IRS audits can be a source of anxiety for both individual taxpayers and small business owners. In recent years, the IRS has increased its focus on auditing small and medium-sized businesses, especially those with relatively low annual revenue. While there's no foolproof way to avoid an audit, being aware of common red flags and taking preventive measures can significantly reduce your risk. In this blog post, we'll explore five reasons why small businesses get audited and provide tips on how to minimize your audit risk.

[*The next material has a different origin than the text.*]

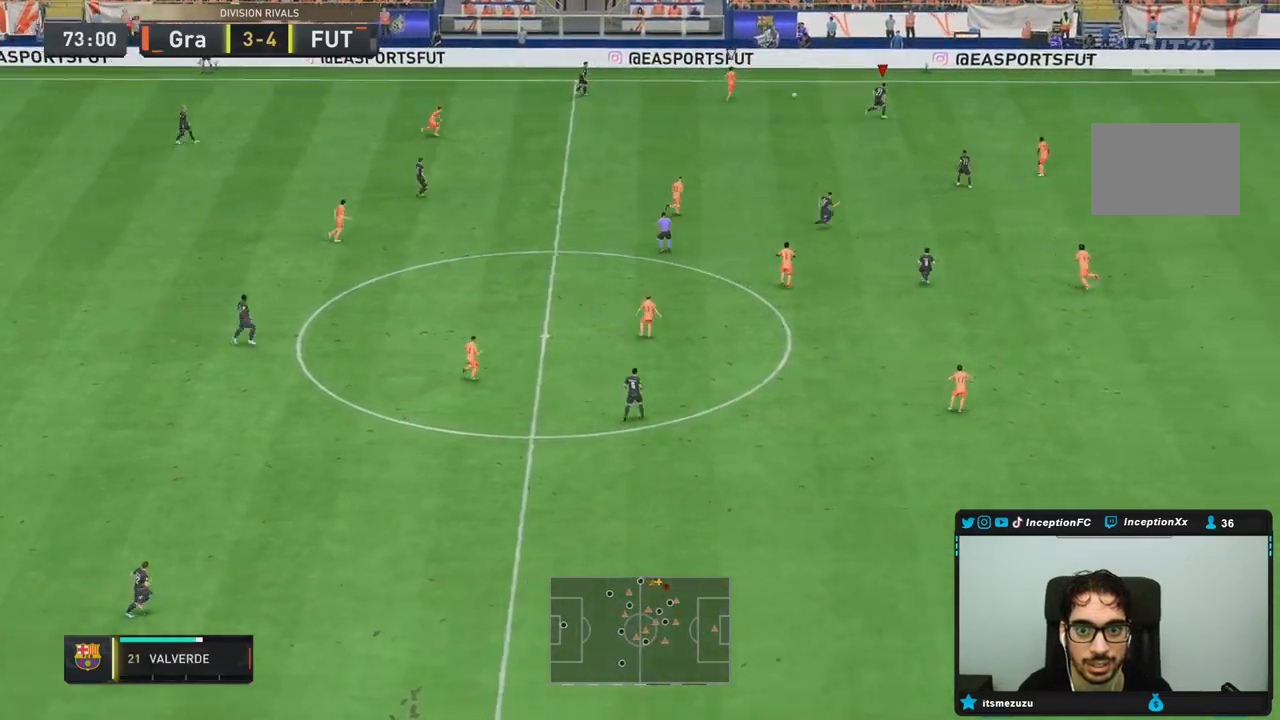
{"dt_ms": 500, "buttons": ["R2"], "left_stick": "down-right", "right_stick": "center", "events": [[300, "R2", "down"]]}
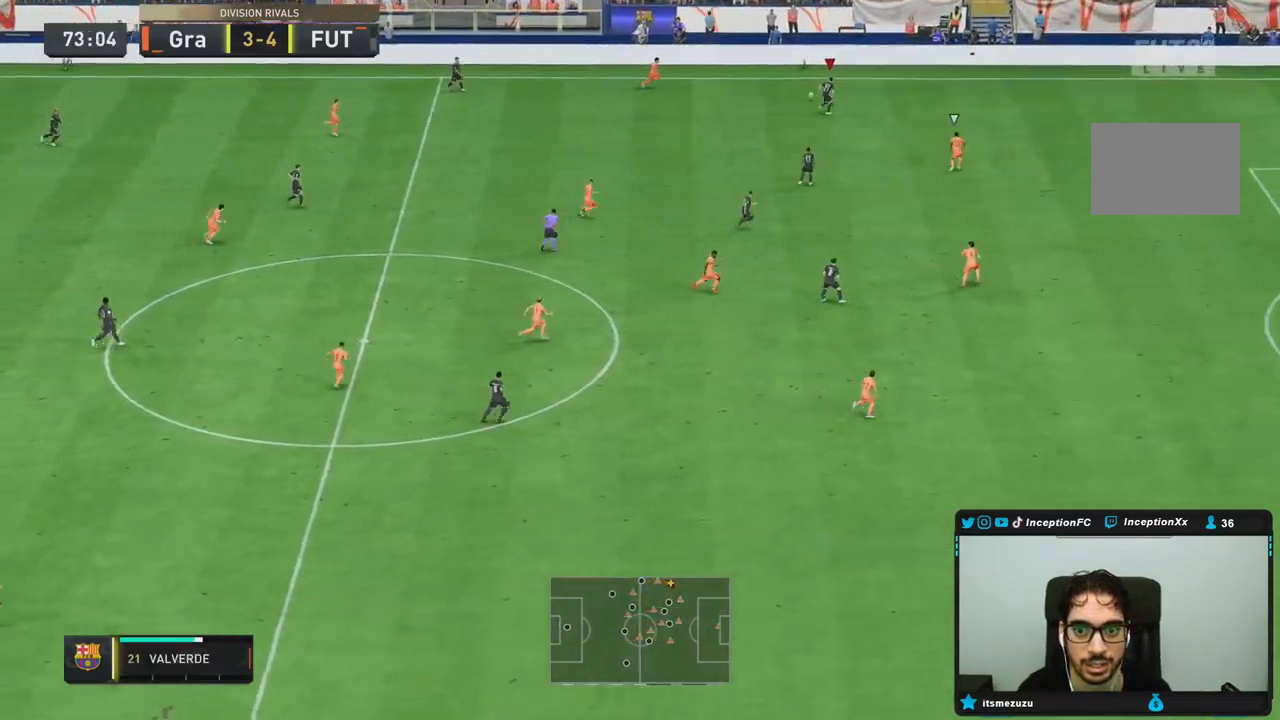
{"dt_ms": 500, "buttons": ["CROSS"], "left_stick": "down", "right_stick": "center", "events": [[250, "R2", "up"], [483, "CROSS", "down"], [483, "left_stick", "down"]]}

1. Reasonable Salary Small businesses structured as S-Corporations need to pay their shareholder-employees reasonable salaries. Paying an unreasonably low or high salary can trigger an audit, as it may be an attempt to avoid payroll taxes. Determining what constitutes "reasonable compensation" can be complex, but conducting market research and ensuring your salaries align with industry standards can help you stay in compliance.

2. Losses and Deductions While itemizing deductions is common for small business owners, having an excessive number of deductions can raise red flags. Deductions must meet the criteria of being both "ordinary" and "necessary" for your trade or business. Keep meticulous records, retain receipts, and ensure your deductions align with IRS guidelines to avoid scrutiny.

3. Shareholder Distributions Shareholder distributions must be handled alongside reasonable compensation. Making distributions without providing proper compensation can attract IRS attention as an attempt to avoid payroll taxes. Understand your options, which include no compensation, reasonable compensation, or a combination of both. Be aware that retroactive distributions may come with additional costs.

4. Employment Tax Compliance Misclassifying workers as independent contractors when they should be employees is a common audit trigger. Independent contractors should have control over their schedules, work assignments, and conditions. Review IRS guidelines carefully when hiring new workers to avoid misclassification and potential liabilities.

5. Entity-Level Issues Businesses that deal primarily in cash transactions, such as restaurants or beauty salons, may face a higher risk of audits due to the difficulty of tracking cash income. While cash transactions are essential for some businesses, maintaining impeccable records and accurately reporting income is crucial to minimize audit risk.

While IRS audits remain a concern for small businesses, understanding these common triggers and taking proactive steps to address them can help you reduce your audit risk. Ensuring reasonable compensation, careful deduction reporting, proper handling of shareholder distributions, accurate worker classification, and diligent record-keeping can go a long way in keeping your small business in compliance with tax regulations. Remember, being prepared and informed is your best defense against potential audits.